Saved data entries
◆ ◆ ◆ ◆ ◆ ◆ ◆

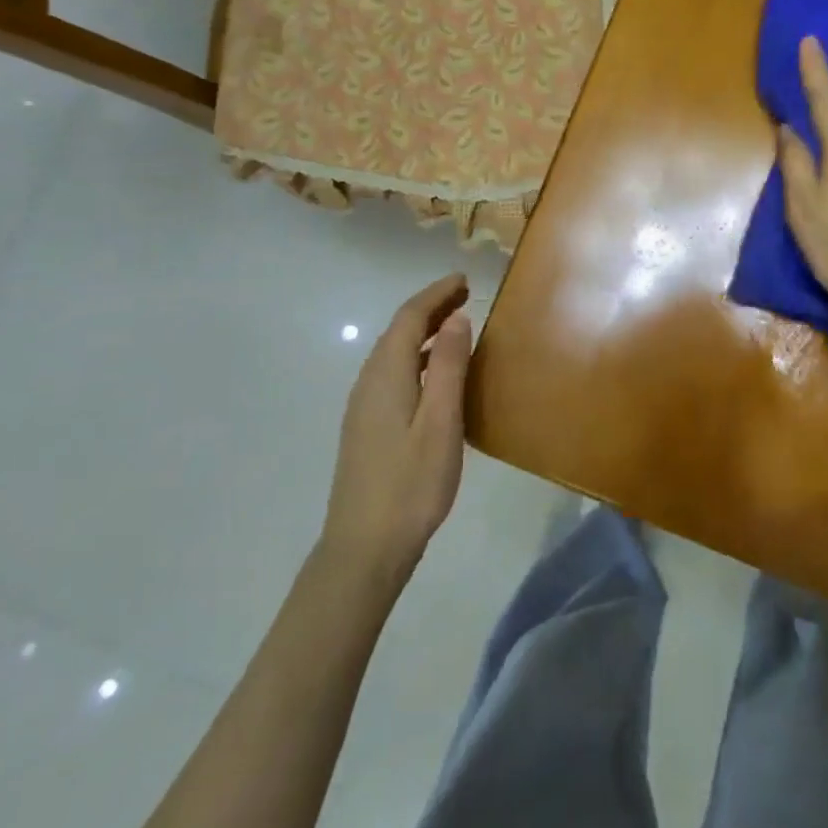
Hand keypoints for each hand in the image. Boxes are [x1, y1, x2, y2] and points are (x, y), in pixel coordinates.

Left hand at [320, 274, 472, 580]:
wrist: (364, 547)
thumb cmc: (411, 483)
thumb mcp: (441, 422)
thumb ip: (448, 367)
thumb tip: (455, 318)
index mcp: (387, 375)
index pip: (409, 318)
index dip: (436, 294)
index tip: (464, 279)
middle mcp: (369, 382)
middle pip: (397, 331)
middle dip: (430, 308)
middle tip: (464, 295)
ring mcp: (363, 406)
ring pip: (393, 353)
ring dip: (422, 332)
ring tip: (454, 327)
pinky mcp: (366, 427)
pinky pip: (391, 373)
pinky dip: (415, 358)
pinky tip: (433, 375)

◆ ◆ ◆ ◆ ◆ ◆ ◆

- _Problem statement_:
All lines from the one with "ring pip: (393, 353)" to the end of the records must be set down exactly. Skip every line before it.

- _Response to the task_:
ring pip: (393, 353)
ring dip: (422, 332)
ring tip: (454, 327)
pinky mcp: (366, 427)
pinky pip: (391, 373)
pinky dip: (415, 358)
pinky tip: (433, 375)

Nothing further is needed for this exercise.